Retype the entries, please, from their first line to the line containing "Picture 2, 320", exactly and only those lines, minus the pictures.

-=-=-

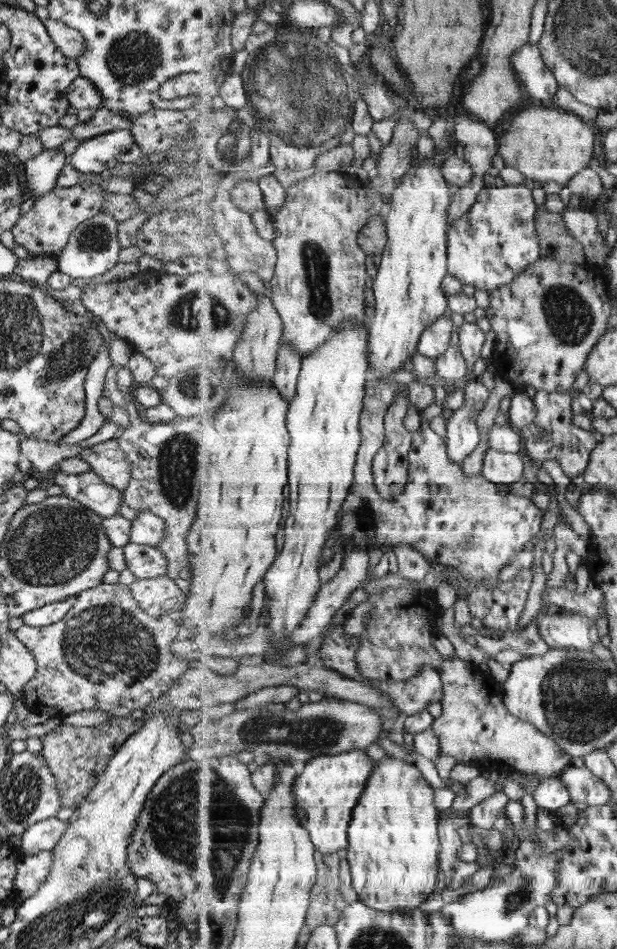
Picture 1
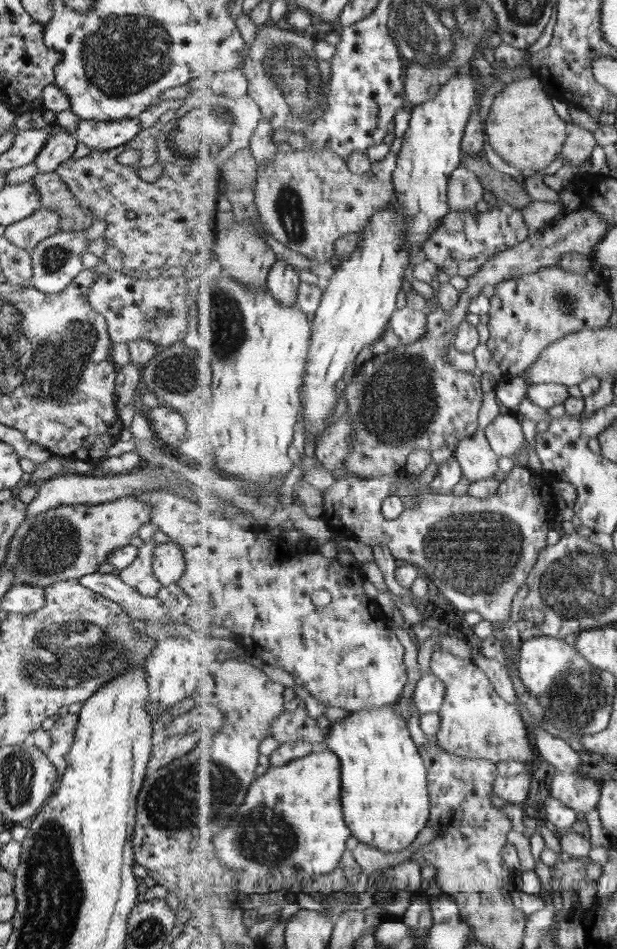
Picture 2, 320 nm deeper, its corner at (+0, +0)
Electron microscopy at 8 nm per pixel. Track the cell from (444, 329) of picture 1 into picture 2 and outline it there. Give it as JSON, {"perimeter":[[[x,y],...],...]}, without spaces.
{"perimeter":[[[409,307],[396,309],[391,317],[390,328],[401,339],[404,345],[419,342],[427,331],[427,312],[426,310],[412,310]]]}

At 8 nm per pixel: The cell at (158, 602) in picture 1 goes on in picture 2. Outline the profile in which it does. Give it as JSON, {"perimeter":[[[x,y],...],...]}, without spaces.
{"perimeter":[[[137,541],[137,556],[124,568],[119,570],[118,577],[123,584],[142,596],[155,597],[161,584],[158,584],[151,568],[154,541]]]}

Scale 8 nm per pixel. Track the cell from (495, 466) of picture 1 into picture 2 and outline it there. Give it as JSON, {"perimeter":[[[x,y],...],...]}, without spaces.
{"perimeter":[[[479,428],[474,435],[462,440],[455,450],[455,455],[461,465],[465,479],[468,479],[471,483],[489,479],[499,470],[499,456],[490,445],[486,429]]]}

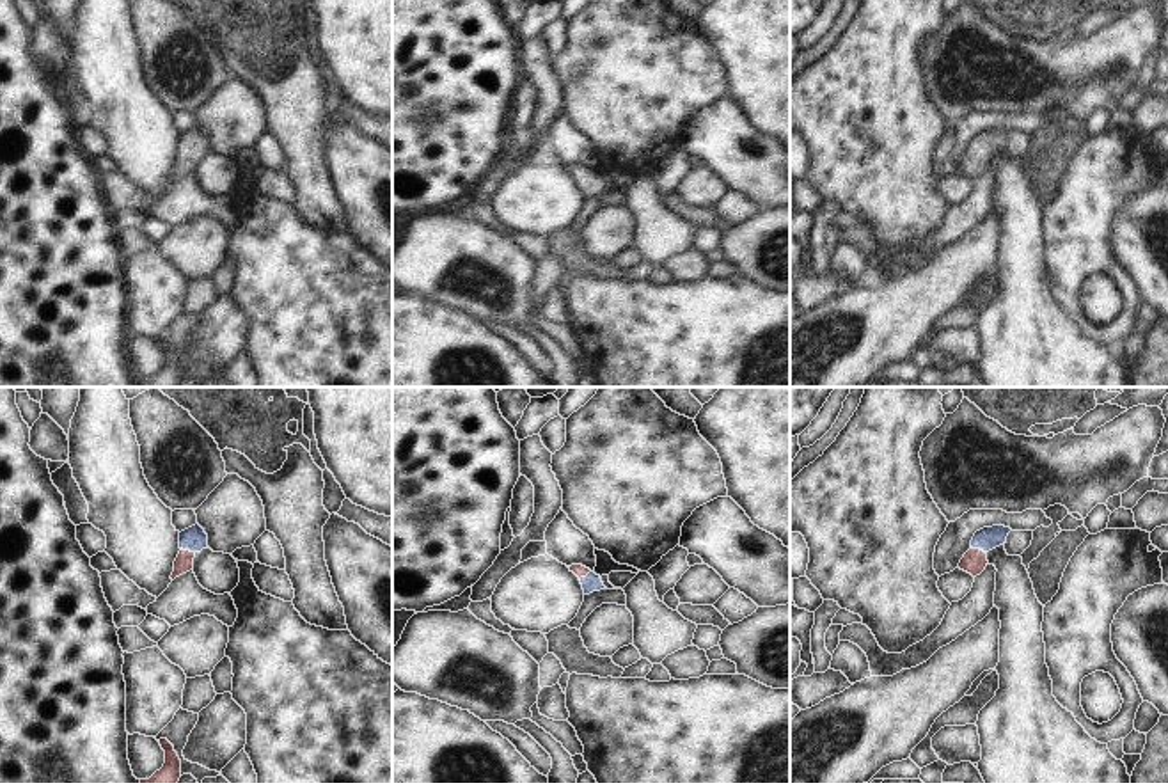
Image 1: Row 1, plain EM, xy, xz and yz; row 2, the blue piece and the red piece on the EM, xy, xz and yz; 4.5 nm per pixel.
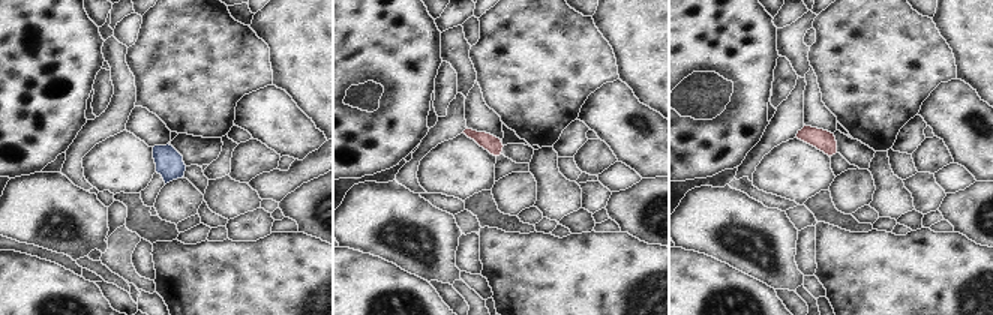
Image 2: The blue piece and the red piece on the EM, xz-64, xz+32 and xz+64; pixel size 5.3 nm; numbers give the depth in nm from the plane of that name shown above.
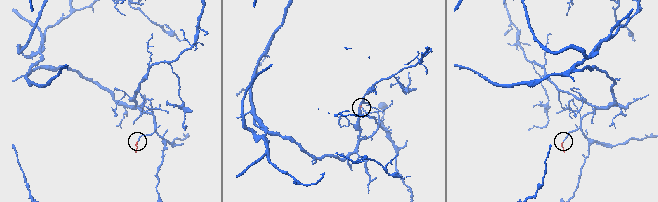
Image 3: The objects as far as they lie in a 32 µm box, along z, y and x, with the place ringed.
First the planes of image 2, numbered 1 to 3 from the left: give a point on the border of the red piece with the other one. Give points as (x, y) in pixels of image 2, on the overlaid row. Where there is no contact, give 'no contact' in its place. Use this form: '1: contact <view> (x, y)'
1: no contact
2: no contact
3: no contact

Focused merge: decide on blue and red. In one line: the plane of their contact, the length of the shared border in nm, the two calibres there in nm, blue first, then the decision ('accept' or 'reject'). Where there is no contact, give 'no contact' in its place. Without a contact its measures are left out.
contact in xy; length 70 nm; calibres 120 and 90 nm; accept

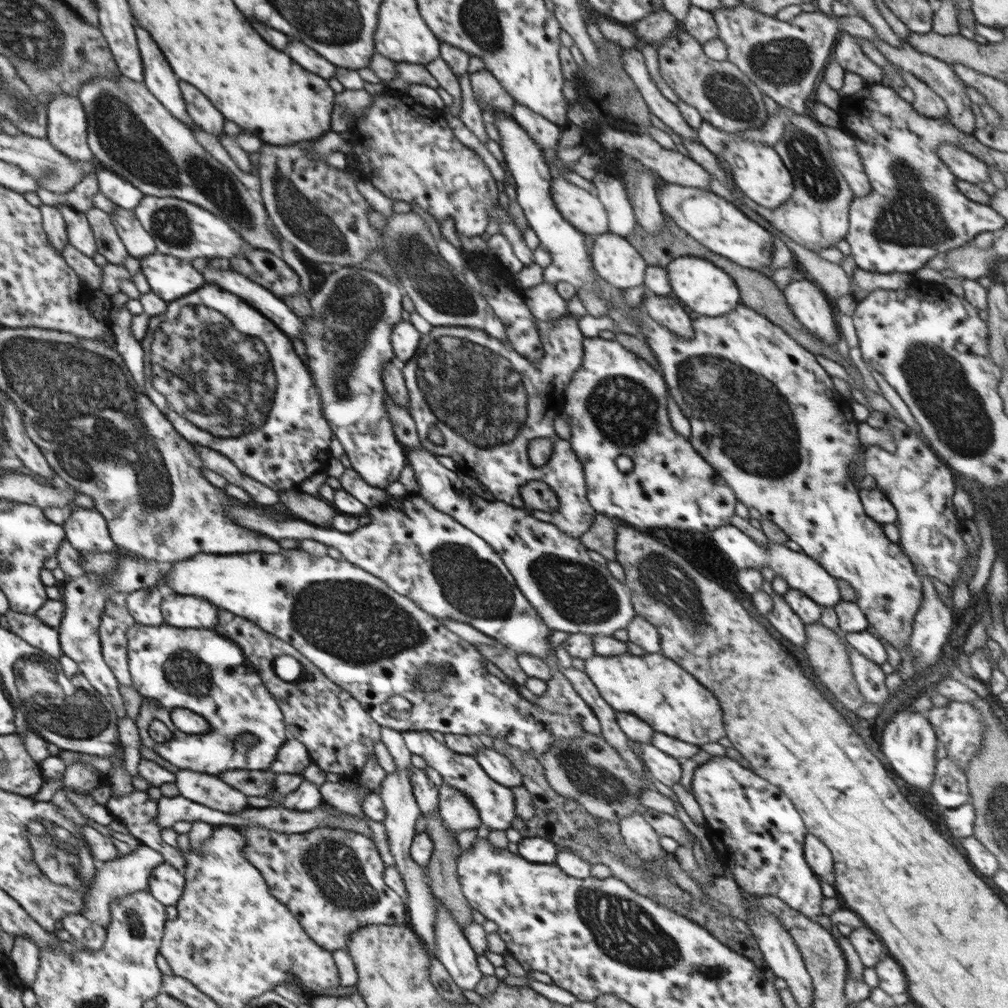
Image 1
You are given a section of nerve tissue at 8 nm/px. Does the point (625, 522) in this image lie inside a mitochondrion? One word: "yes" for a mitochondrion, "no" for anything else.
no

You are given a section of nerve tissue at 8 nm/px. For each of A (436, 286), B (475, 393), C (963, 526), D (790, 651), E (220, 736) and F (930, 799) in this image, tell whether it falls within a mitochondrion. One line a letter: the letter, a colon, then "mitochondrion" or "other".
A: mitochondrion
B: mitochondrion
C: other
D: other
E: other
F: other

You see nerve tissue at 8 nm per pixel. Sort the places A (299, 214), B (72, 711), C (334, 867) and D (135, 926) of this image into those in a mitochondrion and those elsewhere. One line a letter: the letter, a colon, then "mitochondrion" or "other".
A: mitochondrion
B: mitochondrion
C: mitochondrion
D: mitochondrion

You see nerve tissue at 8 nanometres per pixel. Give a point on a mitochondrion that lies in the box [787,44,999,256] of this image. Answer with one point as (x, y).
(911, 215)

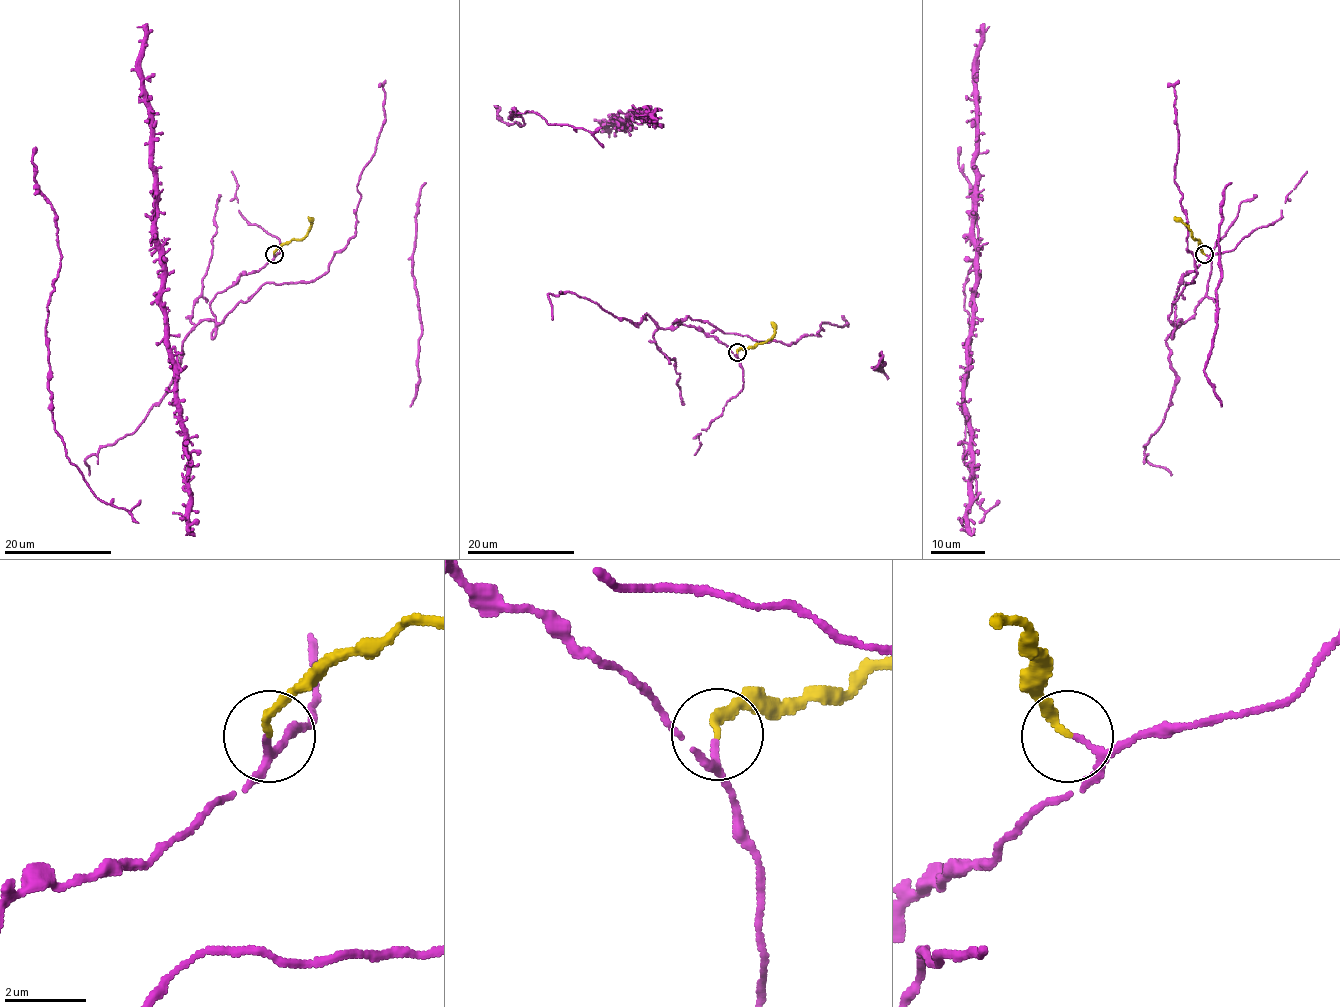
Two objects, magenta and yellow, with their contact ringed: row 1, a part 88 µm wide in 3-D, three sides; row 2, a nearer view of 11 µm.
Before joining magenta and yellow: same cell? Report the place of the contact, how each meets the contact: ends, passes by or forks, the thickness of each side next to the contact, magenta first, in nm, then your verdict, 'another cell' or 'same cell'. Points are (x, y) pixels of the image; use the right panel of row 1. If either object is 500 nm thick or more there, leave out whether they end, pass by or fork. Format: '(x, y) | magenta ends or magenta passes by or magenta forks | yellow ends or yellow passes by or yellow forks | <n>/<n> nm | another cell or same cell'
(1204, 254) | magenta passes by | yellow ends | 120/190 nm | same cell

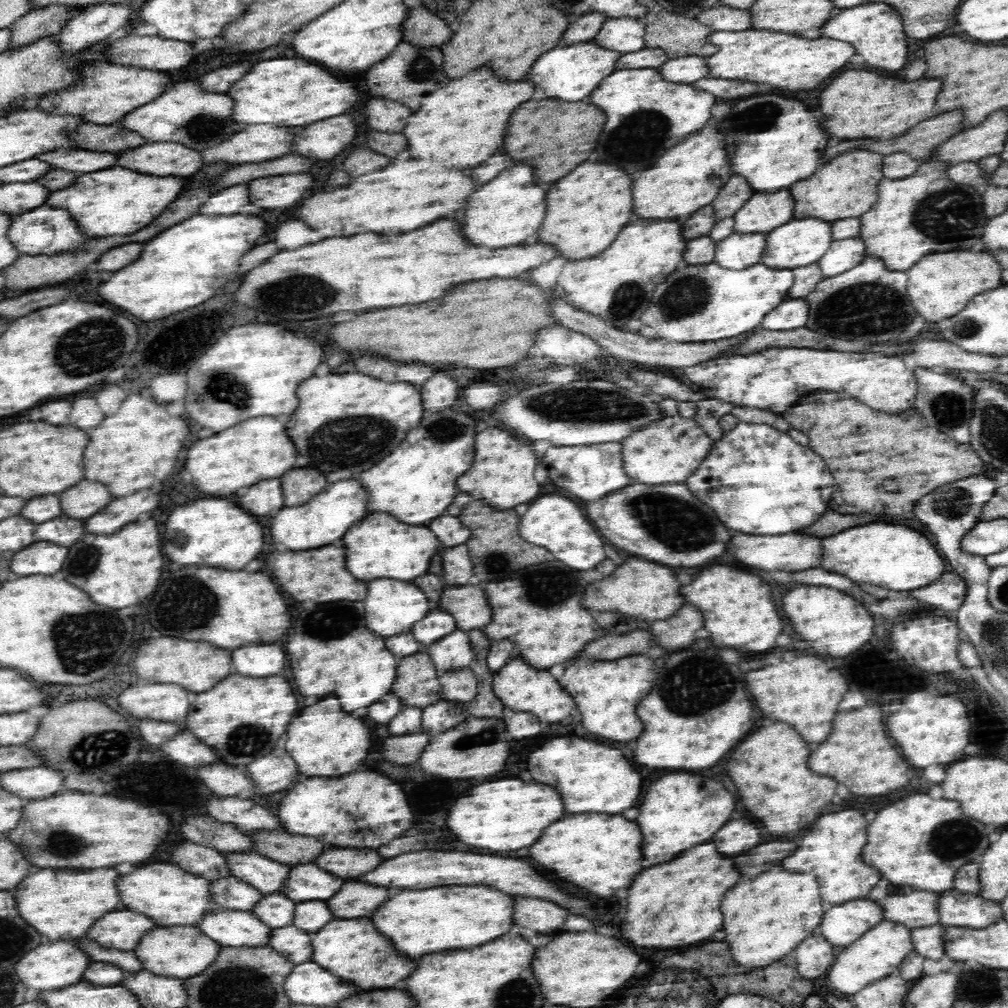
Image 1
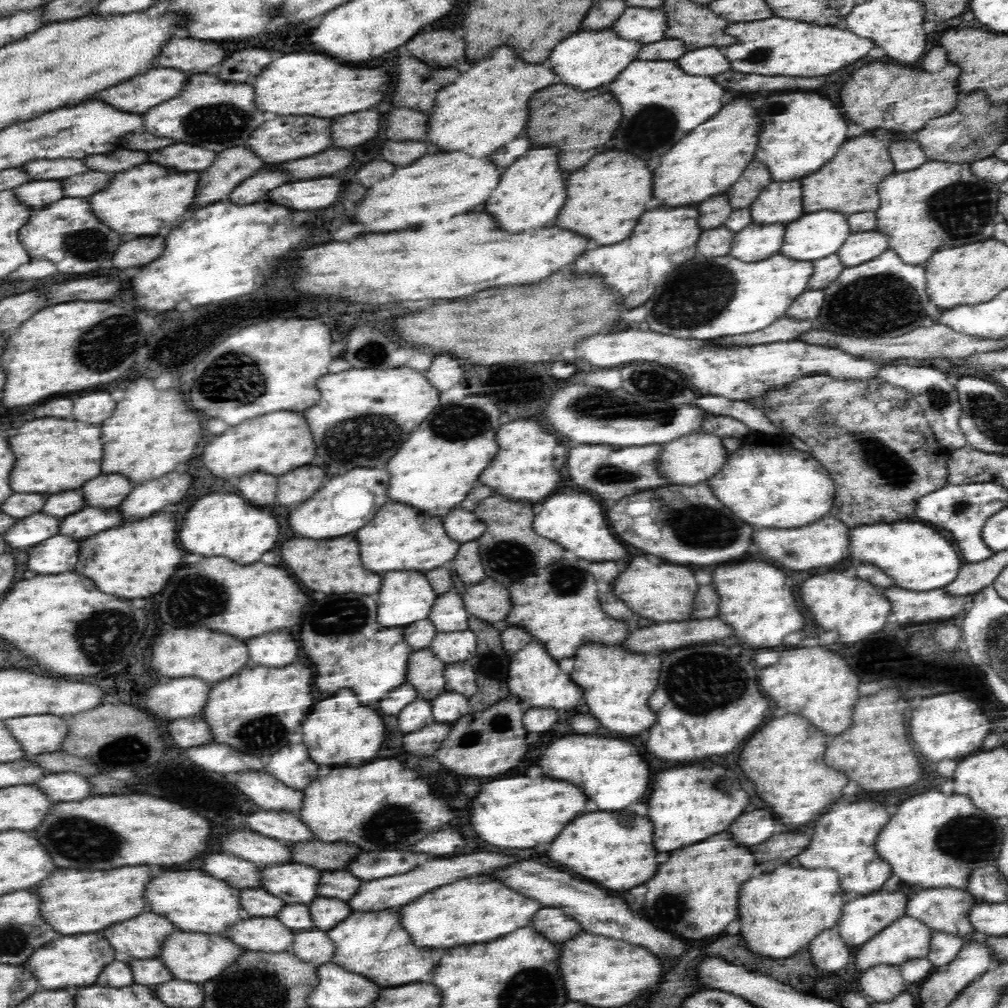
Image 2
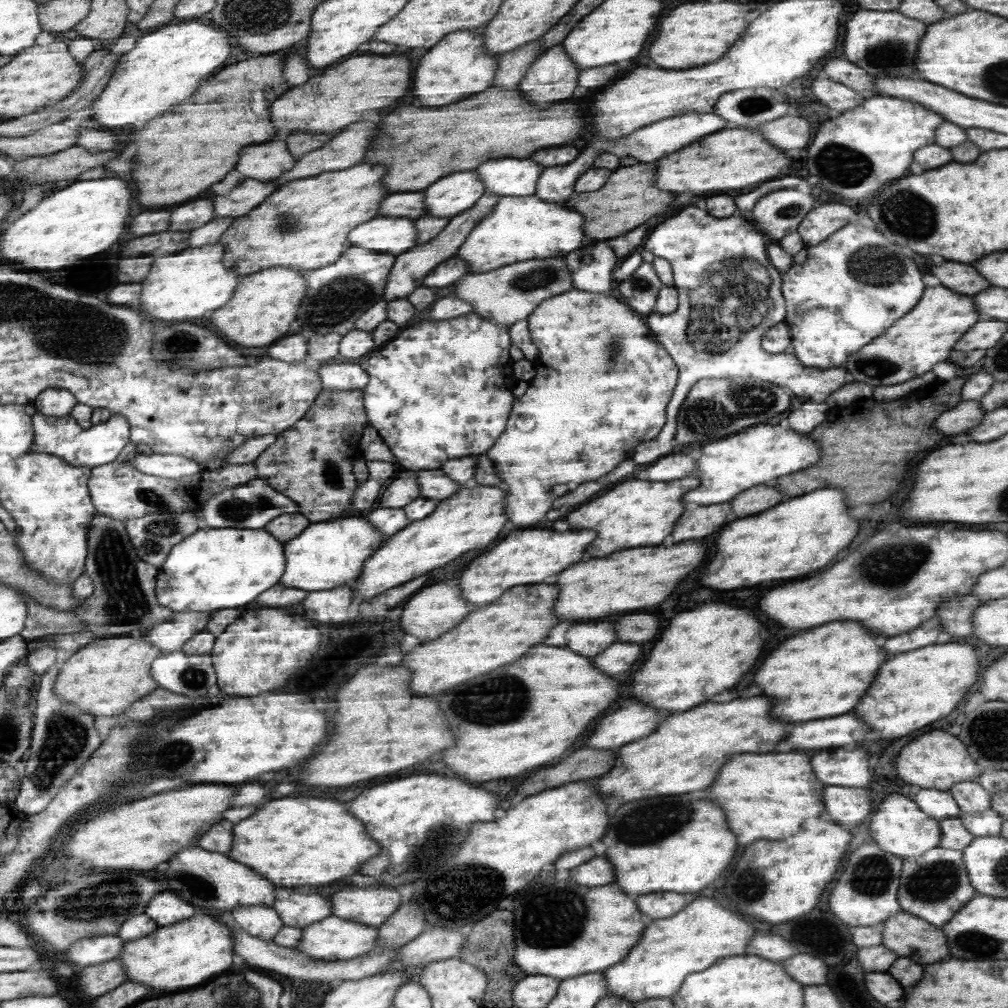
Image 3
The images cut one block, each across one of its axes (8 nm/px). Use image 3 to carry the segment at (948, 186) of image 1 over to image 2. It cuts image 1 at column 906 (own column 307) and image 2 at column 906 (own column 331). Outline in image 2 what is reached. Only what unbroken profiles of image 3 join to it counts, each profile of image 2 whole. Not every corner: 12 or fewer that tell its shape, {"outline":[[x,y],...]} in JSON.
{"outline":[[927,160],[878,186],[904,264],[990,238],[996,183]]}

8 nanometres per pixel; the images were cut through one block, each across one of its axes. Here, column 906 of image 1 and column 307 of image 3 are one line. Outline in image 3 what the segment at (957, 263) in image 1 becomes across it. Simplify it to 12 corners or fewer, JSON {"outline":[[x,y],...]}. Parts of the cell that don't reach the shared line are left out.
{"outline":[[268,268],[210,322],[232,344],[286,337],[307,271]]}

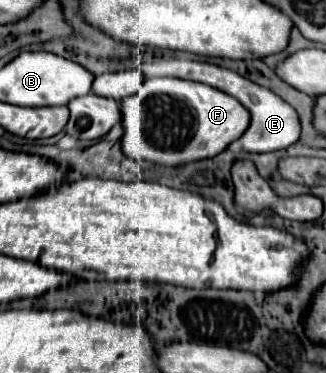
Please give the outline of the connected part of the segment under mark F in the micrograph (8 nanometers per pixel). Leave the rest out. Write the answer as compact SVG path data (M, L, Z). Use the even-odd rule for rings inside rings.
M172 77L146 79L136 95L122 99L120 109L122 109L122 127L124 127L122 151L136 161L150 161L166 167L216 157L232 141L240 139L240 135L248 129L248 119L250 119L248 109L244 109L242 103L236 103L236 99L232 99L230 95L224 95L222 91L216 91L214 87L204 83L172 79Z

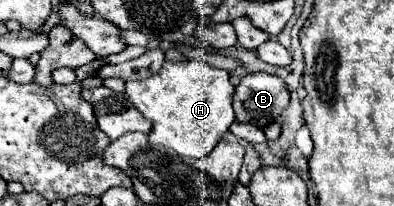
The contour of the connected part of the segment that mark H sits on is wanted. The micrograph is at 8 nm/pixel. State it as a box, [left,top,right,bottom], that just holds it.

-=-=-

**The completed task**
Picture 1
Picture 2, 320 nm deeper, its corner at (+0, +0)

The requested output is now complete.